■ What to work on:
Line by line, set down all the data below exactly, omitting any picture.

■ Data:
• • •

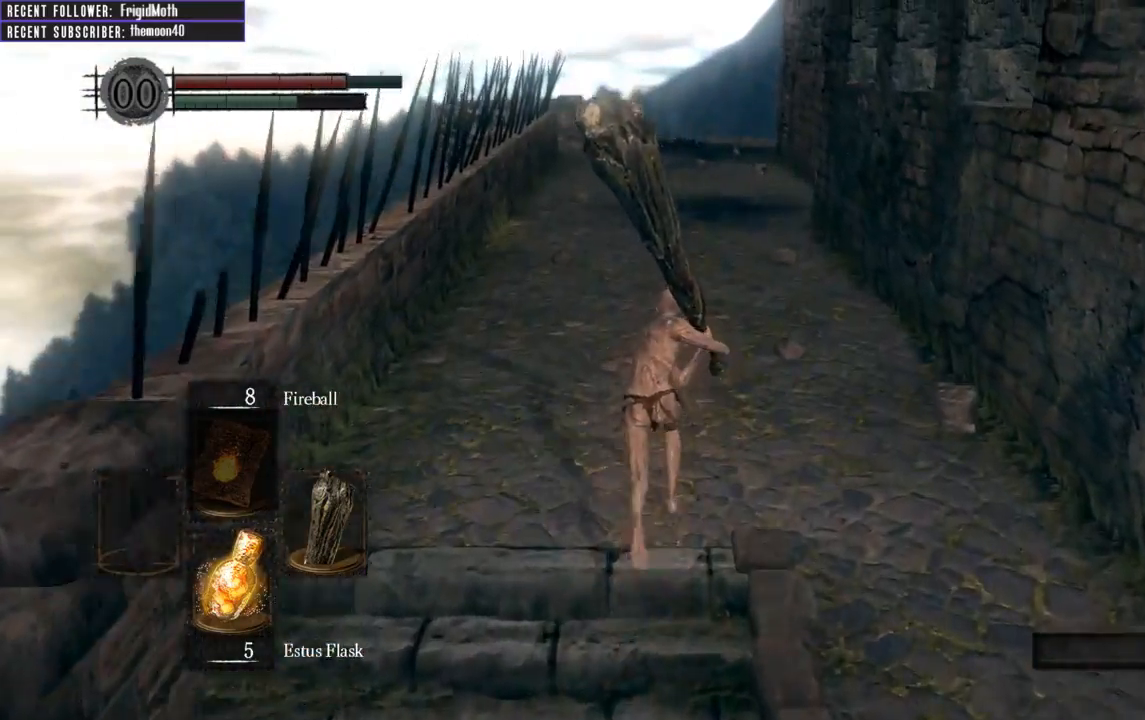
{"buttons": ["B"], "left_stick": "up", "right_stick": "center", "events": []}
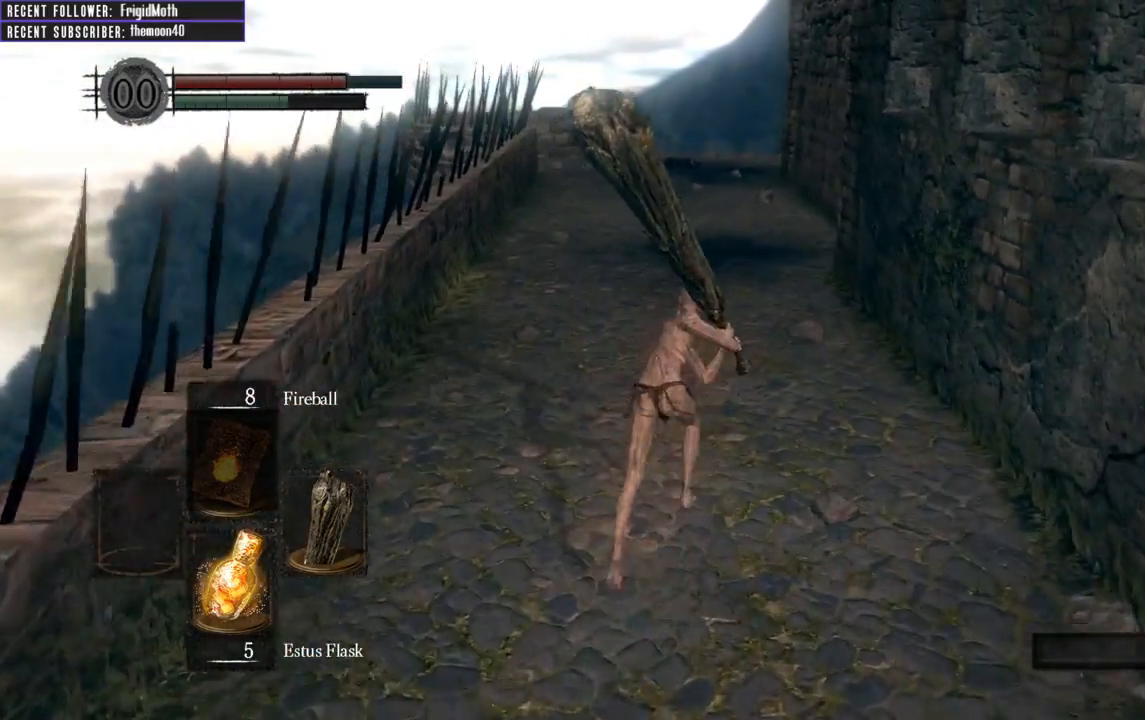
{"buttons": ["B"], "left_stick": "up", "right_stick": "center", "events": []}
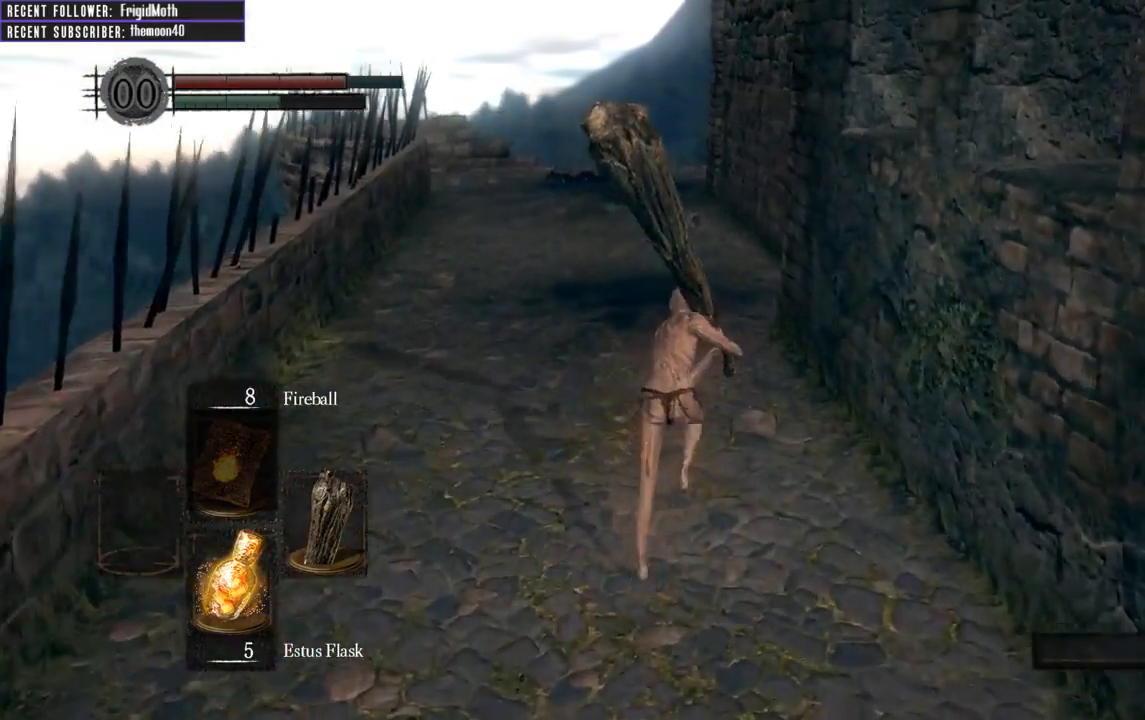
{"buttons": ["B"], "left_stick": "up", "right_stick": "center", "events": []}
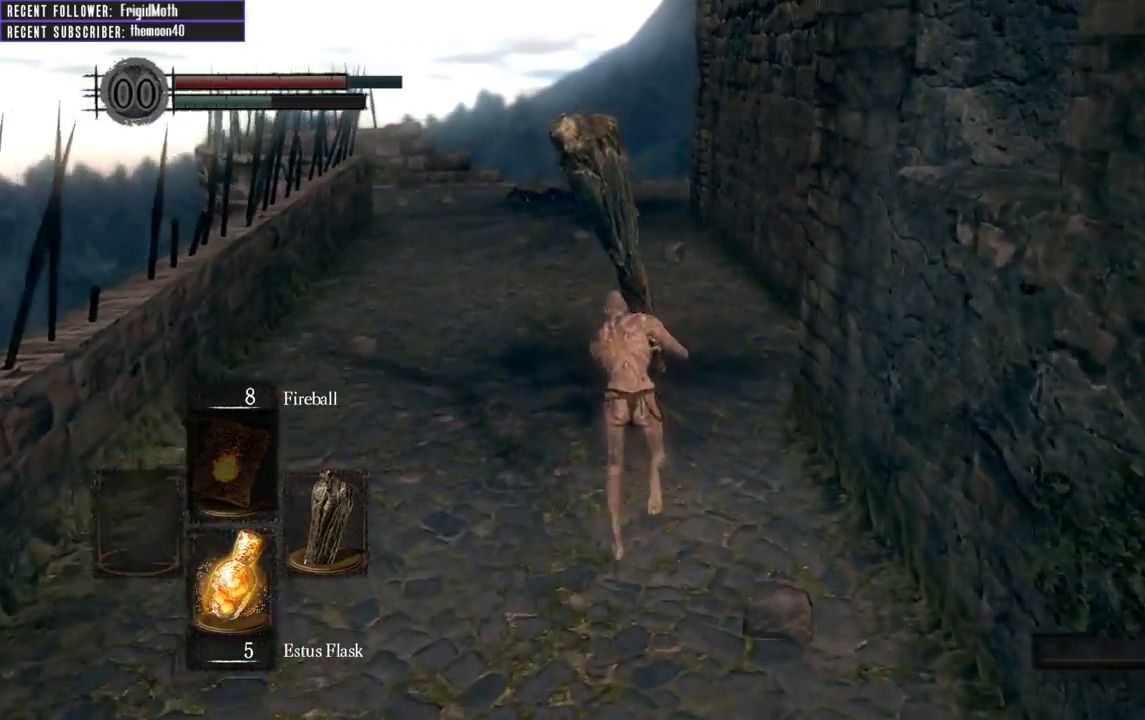
{"buttons": ["B"], "left_stick": "up", "right_stick": "center", "events": []}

• • •

■ Worked solution:
{"buttons": ["B"], "left_stick": "up", "right_stick": "center", "events": []}
{"buttons": ["B"], "left_stick": "up", "right_stick": "center", "events": []}
{"buttons": ["B"], "left_stick": "up", "right_stick": "center", "events": []}
{"buttons": ["B"], "left_stick": "up", "right_stick": "center", "events": []}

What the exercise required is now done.